=== Section Start ===

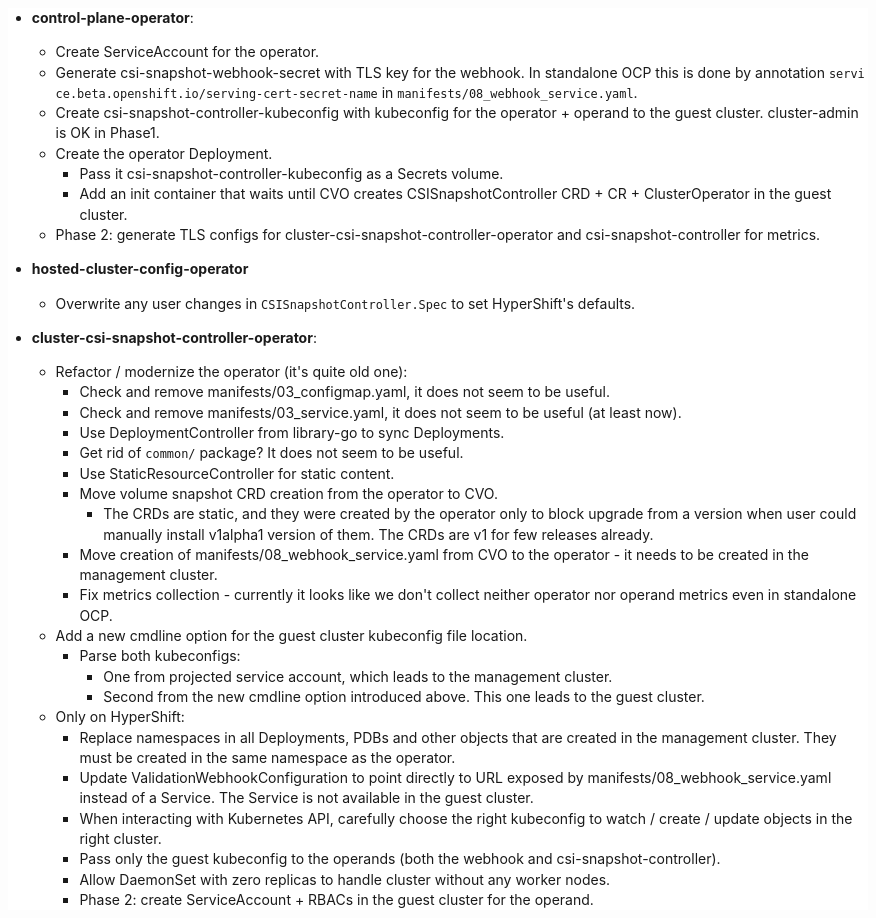 * **control-plane-operator**:
  * Create ServiceAccount for the operator.
  * Generate csi-snapshot-webhook-secret with TLS key for the webhook. In standalone OCP this is done by
    annotation `service.beta.openshift.io/serving-cert-secret-name` in `manifests/08_webhook_service.yaml`.
  * Create csi-snapshot-controller-kubeconfig with kubeconfig for the operator + operand to the guest cluster.
    cluster-admin is OK in Phase1.
  * Create the operator Deployment.
    * Pass it csi-snapshot-controller-kubeconfig as a Secrets volume.
    * Add an init container that waits until CVO creates CSISnapshotController CRD + CR + ClusterOperator in the guest
      cluster.
  * Phase 2: generate TLS configs for cluster-csi-snapshot-controller-operator and csi-snapshot-controller for metrics.

* **hosted-cluster-config-operator**
  * Overwrite any user changes in `CSISnapshotController.Spec` to set HyperShift's defaults.

* **cluster-csi-snapshot-controller-operator**:
  * Refactor / modernize the operator (it's quite old one):
    * Check and remove manifests/03_configmap.yaml, it does not seem to be useful.
    * Check and remove manifests/03_service.yaml, it does not seem to be useful (at least now).
    * Use DeploymentController from library-go to sync Deployments.
    * Get rid of `common/` package? It does not seem to be useful.
    * Use StaticResourceController for static content.
    * Move volume snapshot CRD creation from the operator to CVO.
      * The CRDs are static, and they were created by the operator only to block upgrade from a version when user could
        manually install v1alpha1 version of them. The CRDs are v1 for few releases already.
    * Move creation of manifests/08_webhook_service.yaml from CVO to the operator - it needs to be created in the
      management cluster.
    * Fix metrics collection - currently it looks like we don't collect neither operator nor operand metrics even
      in standalone OCP.
  * Add a new cmdline option for the guest cluster kubeconfig file location.
    * Parse both kubeconfigs:
      * One from projected service account, which leads to the management cluster.
      * Second from the new cmdline option introduced above. This one leads to the guest cluster.
  * Only on HyperShift:
    * Replace namespaces in all Deployments, PDBs and other objects that are created in the management cluster. They
      must be created in the same namespace as the operator.
    * Update ValidationWebhookConfiguration to point directly to URL exposed by manifests/08_webhook_service.yaml
      instead of a Service. The Service is not available in the guest cluster.
    * When interacting with Kubernetes API, carefully choose the right kubeconfig to watch / create / update objects in
      the right cluster.
    * Pass only the guest kubeconfig to the operands (both the webhook and csi-snapshot-controller).
    * Allow DaemonSet with zero replicas to handle cluster without any worker nodes.
    * Phase 2: create ServiceAccount + RBACs in the guest cluster for the operand.
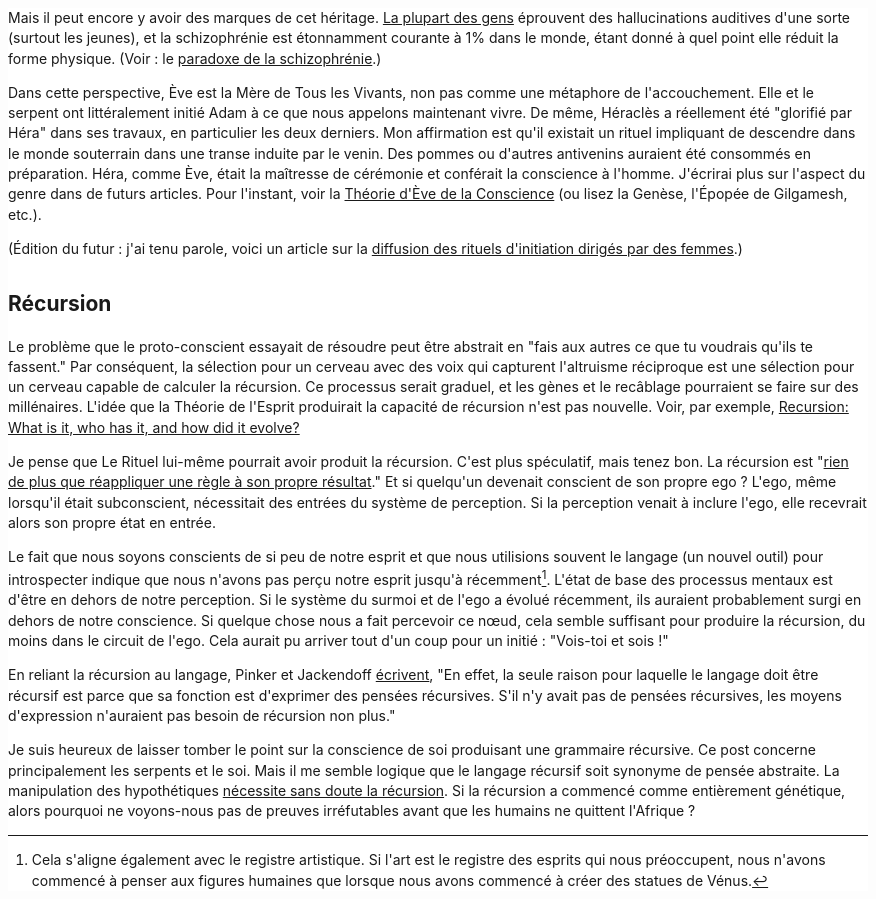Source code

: Mais il peut encore y avoir des marques de cet héritage. [La plupart des gens](https://journals.sagepub.com/doi/abs/10.2190/74V5-HNXN-JEY5-DG7W?journalCode=icaa) éprouvent des hallucinations auditives d'une sorte (surtout les jeunes), et la schizophrénie est étonnamment courante à 1% dans le monde, étant donné à quel point elle réduit la forme physique. (Voir : le [paradoxe de la schizophrénie](https://www.frontiersin.org/articles/10.3389/fgene.2019.00389/full).)

Dans cette perspective, Ève est la Mère de Tous les Vivants, non pas comme une métaphore de l'accouchement. Elle et le serpent ont littéralement initié Adam à ce que nous appelons maintenant vivre. De même, Héraclès a réellement été "glorifié par Héra" dans ses travaux, en particulier les deux derniers. Mon affirmation est qu'il existait un rituel impliquant de descendre dans le monde souterrain dans une transe induite par le venin. Des pommes ou d'autres antivenins auraient été consommés en préparation. Héra, comme Ève, était la maîtresse de cérémonie et conférait la conscience à l'homme. J'écrirai plus sur l'aspect du genre dans de futurs articles. Pour l'instant, voir la [Théorie d'Ève de la Conscience](https://vectors.substack.com/p/the-eve-theory-of-consciousness) (ou lisez la Genèse, l'Épopée de Gilgamesh, etc.).

(Édition du futur : j'ai tenu parole, voici un article sur la [diffusion des rituels d'initiation dirigés par des femmes](https://www.vectorsofmind.com/p/why-did-male-initiation-rituals-diffuse).)

## Récursion


Le problème que le proto-conscient essayait de résoudre peut être abstrait en "fais aux autres ce que tu voudrais qu'ils te fassent." Par conséquent, la sélection pour un cerveau avec des voix qui capturent l'altruisme réciproque est une sélection pour un cerveau capable de calculer la récursion. Ce processus serait graduel, et les gènes et le recâblage pourraient se faire sur des millénaires. L'idée que la Théorie de l'Esprit produirait la capacité de récursion n'est pas nouvelle. Voir, par exemple, [Recursion: What is it, who has it, and how did it evolve?](https://pubmed.ncbi.nlm.nih.gov/26302305/)

Je pense que Le Rituel lui-même pourrait avoir produit la récursion. C'est plus spéculatif, mais tenez bon. La récursion est "[rien de plus que réappliquer une règle à son propre résultat](https://www.sciencedirect.com/science/article/abs/pii/S0911604416300276)." Et si quelqu'un devenait conscient de son propre ego ? L'ego, même lorsqu'il était subconscient, nécessitait des entrées du système de perception. Si la perception venait à inclure l'ego, elle recevrait alors son propre état en entrée.

Le fait que nous soyons conscients de si peu de notre esprit et que nous utilisions souvent le langage (un nouvel outil) pour introspecter indique que nous n'avons pas perçu notre esprit jusqu'à récemment[^9]. L'état de base des processus mentaux est d'être en dehors de notre perception. Si le système du surmoi et de l'ego a évolué récemment, ils auraient probablement surgi en dehors de notre conscience. Si quelque chose nous a fait percevoir ce nœud, cela semble suffisant pour produire la récursion, du moins dans le circuit de l'ego. Cela aurait pu arriver tout d'un coup pour un initié : "Vois-toi et sois !"

En reliant la récursion au langage, Pinker et Jackendoff [écrivent](https://ase.tufts.edu/cogstud/jackendoff/papers/FacultyofLanguage.pdf), "En effet, la seule raison pour laquelle le langage doit être récursif est parce que sa fonction est d'exprimer des pensées récursives. S'il n'y avait pas de pensées récursives, les moyens d'expression n'auraient pas besoin de récursion non plus."

Je suis heureux de laisser tomber le point sur la conscience de soi produisant une grammaire récursive. Ce post concerne principalement les serpents et le soi. Mais il me semble logique que le langage récursif soit synonyme de pensée abstraite. La manipulation des hypothétiques [nécessite sans doute la récursion](https://www.jstor.org/stable/40248156). Si la récursion a commencé comme entièrement génétique, alors pourquoi ne voyons-nous pas de preuves irréfutables avant que les humains ne quittent l'Afrique ?


[^1]: Voir : Preuves archéologiques de l'intelligence moderne
[^2]: Et ceux qui repoussent la date à 150 000 kya minimisent vraiment la condition humaine.
[^3]: Un rapport de cas d'un patient avec des hallucinations visuelles après une morsure de serpent, 2018, Mehrpour, et alHallucinations visuelles après une morsure de vipère de Russell, 2021, Subramanian Senthilkumaran et alDocteur qui a eu 26 morsures de serpent a enduré douleur, vomissements et hallucinations
[^4]: Ruck, Carl ; Danny Staples (1994). The World of Classical Myth. Durham, North Carolina: Carolina Academic Press. p. 169.
[^5]: Bien que cela minimise l'importance mythologique des pommes, qui sont largement associées à l'immortalité. Certains chercheurs soutiennent même que les pommes étaient l'eucharistie originale, dans le cadre d'une cérémonie psychédélique empruntée aux cultes à mystères grecs.
[^6]: Virgile. Énéide. p. 2.471.Nicandre Alexipharmaca 521.Pline Histoire Naturelle 9.5.
[^7]: Eh bien, il y a de nombreuses définitions, souvent contradictoires. Pour nos besoins, nous n'avons besoin que d'une qui met l'accent sur la nouveauté et la division corps-esprit. Une définition plus complète peut être trouvée dans The Evolution of the Human Self: Tracing the Natural History of Self-Awareness.
[^8]: Un indice que les animaux ne sont pas conscients de leur esprit est que nous utilisons le langage pour introspecter le nôtre. Si les animaux n'ont pas de langage, peut-être n'ont-ils pas nos pouvoirs d'introspection.
[^9]: Cela s'aligne également avec le registre artistique. Si l'art est le registre des esprits qui nous préoccupent, nous n'avons commencé à penser aux figures humaines que lorsque nous avons commencé à créer des statues de Vénus.
[^10]: Probablement
[^11]: Pour l'instant, j'ai également demandé à chatGPT qui a pris un ton plutôt sévère et m'a dit d'être plus scientifique. Il pourrait y avoir une variance beaucoup plus faible dans les informations que nous recevrons à l'avenir.
[^12]: Il s'agit cependant d'agence et d'identité personnelle. Comment Ulysse échappe-t-il à Polyphème ? En donnant son nom comme étant personne.
[^13]: Bien que le British Museum dise 10-12 kya. Quoi qu'il en soit, l'argument ne change pas.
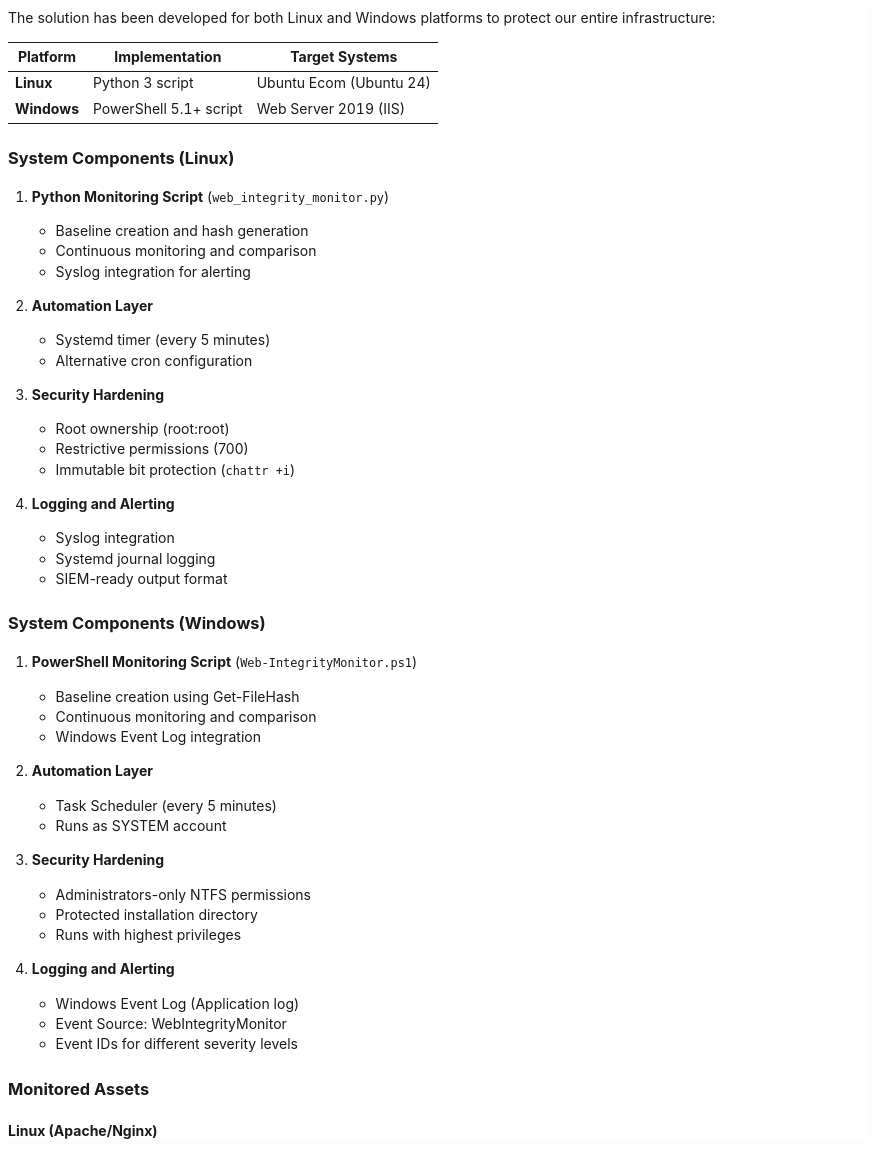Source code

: The solution has been developed for both Linux and Windows platforms to protect our entire infrastructure:

| Platform | Implementation | Target Systems |
|----------|----------------|----------------|
| **Linux** | Python 3 script | Ubuntu Ecom (Ubuntu 24) |
| **Windows** | PowerShell 5.1+ script | Web Server 2019 (IIS) |

### System Components (Linux)

1. **Python Monitoring Script** (`web_integrity_monitor.py`)
   - Baseline creation and hash generation
   - Continuous monitoring and comparison
   - Syslog integration for alerting

2. **Automation Layer**
   - Systemd timer (every 5 minutes)
   - Alternative cron configuration

3. **Security Hardening**
   - Root ownership (root:root)
   - Restrictive permissions (700)
   - Immutable bit protection (`chattr +i`)

4. **Logging and Alerting**
   - Syslog integration
   - Systemd journal logging
   - SIEM-ready output format

### System Components (Windows)

1. **PowerShell Monitoring Script** (`Web-IntegrityMonitor.ps1`)
   - Baseline creation using Get-FileHash
   - Continuous monitoring and comparison
   - Windows Event Log integration

2. **Automation Layer**
   - Task Scheduler (every 5 minutes)
   - Runs as SYSTEM account

3. **Security Hardening**
   - Administrators-only NTFS permissions
   - Protected installation directory
   - Runs with highest privileges

4. **Logging and Alerting**
   - Windows Event Log (Application log)
   - Event Source: WebIntegrityMonitor
   - Event IDs for different severity levels

### Monitored Assets

#### Linux (Apache/Nginx)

=== Section End ===

Description of the task: Only the lines above from the one with "kubeconfig file location." to the one with "Mais il peut" should be printed, both included and exactly as written; no picture belongs in the copy.

Your response:
  * Add a new cmdline option for the guest cluster kubeconfig file location.
    * Parse both kubeconfigs:
      * One from projected service account, which leads to the management cluster.
      * Second from the new cmdline option introduced above. This one leads to the guest cluster.
  * Only on HyperShift:
    * Replace namespaces in all Deployments, PDBs and other objects that are created in the management cluster. They
      must be created in the same namespace as the operator.
    * Update ValidationWebhookConfiguration to point directly to URL exposed by manifests/08_webhook_service.yaml
      instead of a Service. The Service is not available in the guest cluster.
    * When interacting with Kubernetes API, carefully choose the right kubeconfig to watch / create / update objects in
      the right cluster.
    * Pass only the guest kubeconfig to the operands (both the webhook and csi-snapshot-controller).
    * Allow DaemonSet with zero replicas to handle cluster without any worker nodes.
    * Phase 2: create ServiceAccount + RBACs in the guest cluster for the operand.
Source code

: Mais il peut encore y avoir des marques de cet héritage. [La plupart des gens](https://journals.sagepub.com/doi/abs/10.2190/74V5-HNXN-JEY5-DG7W?journalCode=icaa) éprouvent des hallucinations auditives d'une sorte (surtout les jeunes), et la schizophrénie est étonnamment courante à 1% dans le monde, étant donné à quel point elle réduit la forme physique. (Voir : le [paradoxe de la schizophrénie](https://www.frontiersin.org/articles/10.3389/fgene.2019.00389/full).)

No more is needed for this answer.